2.1 Bindung der Gerichte
Rz. 5
Die Norm richtet sich an Arbeitsgerichte und je nach Streitwert an die Gerichte der ordentlichen Gerichtsbarkeit, soweit sie über den Ersatz von Personenschäden zu entscheiden haben, die im Schutzbereich der gesetzlichen Unfallversicherung entstanden sind. Bei Streitigkeiten über den Ersatz von Sachschäden gilt die Vorschrift nicht (Lauterbach/Dahm, SGB VII, § 108 Rz. 2). Arbeitsgerichte sind typischerweise zuständig bei Streitigkeiten um Schadensersatz zwischen Arbeitgeber und Arbeitnehmer und zwischen Arbeitnehmern untereinander (Hauck/Kranig, SGB VII, § 108 Rz. 4 mit Hinweis auf § 2 Abs. 1 ArbGG). Die Zuständigkeit der Zivilgerichte kommt in allen übrigen Fällen in Betracht, z. B. bei den Ersatzansprüchen nach §§ 110 und 111, für die die Vorschrift gemäß § 112 ebenfalls gilt.
Rz. 6
Bindung bedeutet, dass ein Gericht außerhalb der Sozialgerichtsbarkeit von den Feststellungen des Unfallversicherungsträgers ausgehen muss. Eine Bindung tritt auch ein, wenn die unanfechtbare Entscheidung erst während des Revisionsverfahrens vor dem Zivilgericht vorliegt. Die eintretenden Grenzen der Sachprüfung gelten auch im Revisionsverfahren (Lauterbach/Dahm, SGB VII, § 108 Rz. 6 mit Hinweis auf BGH, Urteil v. 19.10.1993, VI ZR 158/93; ebenso Bereiter-Hahn/Mehrtens, SGB VII, § 108 Rz. 4). Bindung tritt auch ein für zivilrechtliche Verfahren aus übergeleitetem Recht (BGH, Urteil v. 12.6.2007, VI ZR 70/06; BGH, Urteil v. 30.5.2017, VI ZR 501/16). Die Zivil- und Arbeitsgerichte haben die Bindungswirkung von Amts wegen zu beachten (BGH, Urteil v. 22.4.2008, VI ZR 202/07). Über alles, worauf sich die Bindungswirkung nicht erstreckt, entscheiden die Zivilgerichte frei.
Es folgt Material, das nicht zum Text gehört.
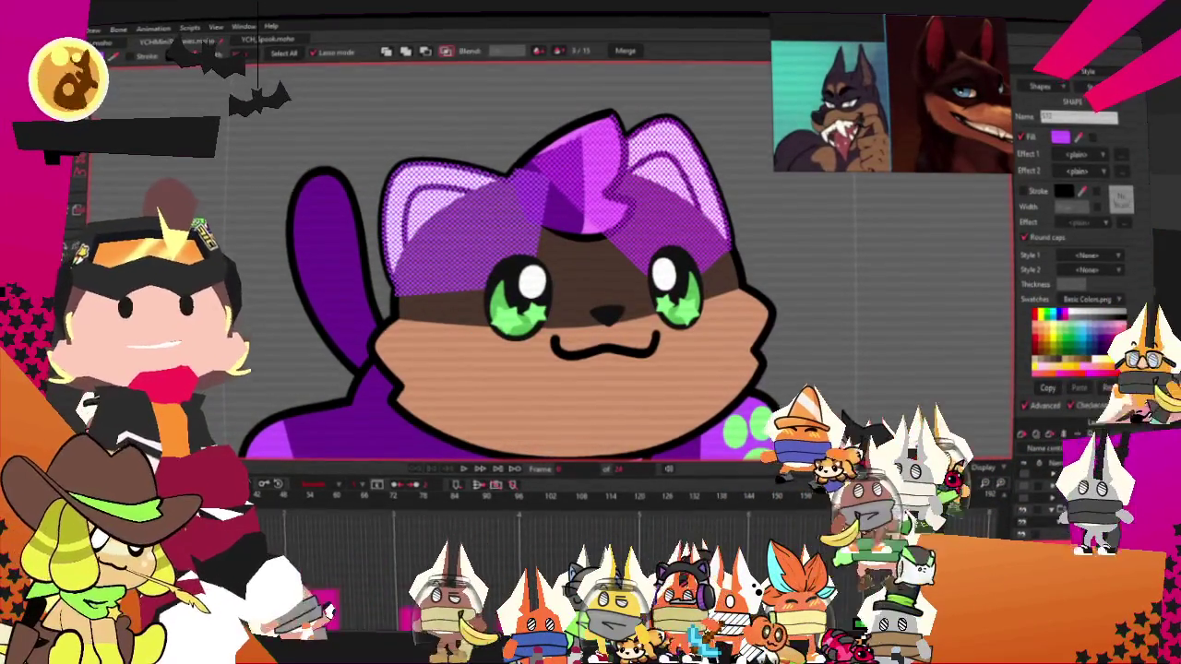
# Add the chibi doberman reference and deepen the head fill to a reddish dark brown
pyautogui.moveTo(897, 90); pyautogui.dragTo(881, 97)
2.1.1 Unanfechtbare Entscheidung
Rz. 7
Bei der die Zivilgerichte bindenden Entscheidung kann es sich um eine Verwaltungsentscheidung oder ein Anerkenntnis des zuständigen Unfallversicherungsträgers, um einen Vergleichsvertrag oder eine Entscheidung des Sozialgerichts handeln (Bereiter-Hahn/Mehrtens, SGB VII, § 108 Rz. 4). Die Entscheidung muss im Verhältnis Unfallversicherungsträger – Verletzter (oder Hinterbliebene) ergangen sein. Entscheidungen in anderen Verfahren reichen nicht aus, wie sich aus der Formulierung "nach diesem Buch" ergibt. Ob es sich bei der unanfechtbaren Entscheidung in einem Erstattungsstreit zwischen dem Unfallversicherungsträger und einer Krankenkasse um eine Entscheidung "nach diesem Buch oder nach dem Sozialgerichtsgesetz" handelt, ist in der Literatur umstritten (dagegen: Bereiter-Hahn/Mehrtens, SGB VII, § 108 Rz. 4; Krasney, in: Becker/Burchardt/Krasney/Kruschinsky, SGB VII, § 108 Rz. 8). Nach Sinn und Zweck des § 108 wird es nach anderer Auffassung dann für geboten erachtet, auch in solchen Verfahren die Bindungswirkung zu bejahen, wenn der Verletzte zu diesem Verfahren beigeladen wurde, sodass die Entscheidung auch ihm gegenüber gilt (Lauterbach/Dahm, SGB VII, § 108 Rz. 5; Ricke, in: KassKomm. SGB VII, § 108 Rz. 2). Der BGH (Beschluss v. 20.12.2005, VI ZB 78/04) hat entschieden, in einem Rechtsstreit zwischen dem Sozialversicherungsträger des Geschädigten und dem Haftpflichtversicherer des Schädigers über einen Anspruch aus einem Teilungsabkommen sei § 108 nicht analog anzuwenden. Streitgegenstand seien nicht unmittelbare Schadensersatzansprüche, sondern die Frage, ob die Voraussetzungen für eine Anwendung des Teilungsabkommens erfüllt seien.
Rz. 8
Es muss nicht zwingend eine Entscheidung eines Sozialgerichts erwirkt werden, um die Bindungswirkung zu erzeugen. Es reicht auch eine für die Betroffenen unanfechtbare Entscheidung des Unfallversicherungsträgers aus. Unanfechtbar sind solche Entscheidungen, gegen die es keine Rechtsbehelfe mehr gibt und die deshalb nach § 77 SGG bestandskräftig geworden sind. Sozialgerichtliche Entscheidungen müssen rechtskräftig nach § 141 SGG. Rechtskraft tritt ein, wenn ein Rechtsmittel, Berufung, Revision oder Beschwerde, dagegen nicht gegeben ist, sonst mit Ablauf der Rechtsmittelfrist oder mit Rechtskraft der über das Rechtsmittel ergehenden Entscheidung. Vergleiche und Anerkenntnisse müssen nach § 101 SGG wirksam geworden sein (Grüner, in: LPK-SGB VII, § 108 Rz. 3). Die Möglichkeit eines Antrags nach § 44 SGB X schließt die Bestandskraft nicht aus (Krasney, NZS 2004 S. 71 mit Hinweis auf BGH, Urteil v. 4.4.1995, VI ZR 327/93). Die nach §§ 104 bis 107 privilegierten Schädiger werden nicht immer an den Verfahren zwischen U...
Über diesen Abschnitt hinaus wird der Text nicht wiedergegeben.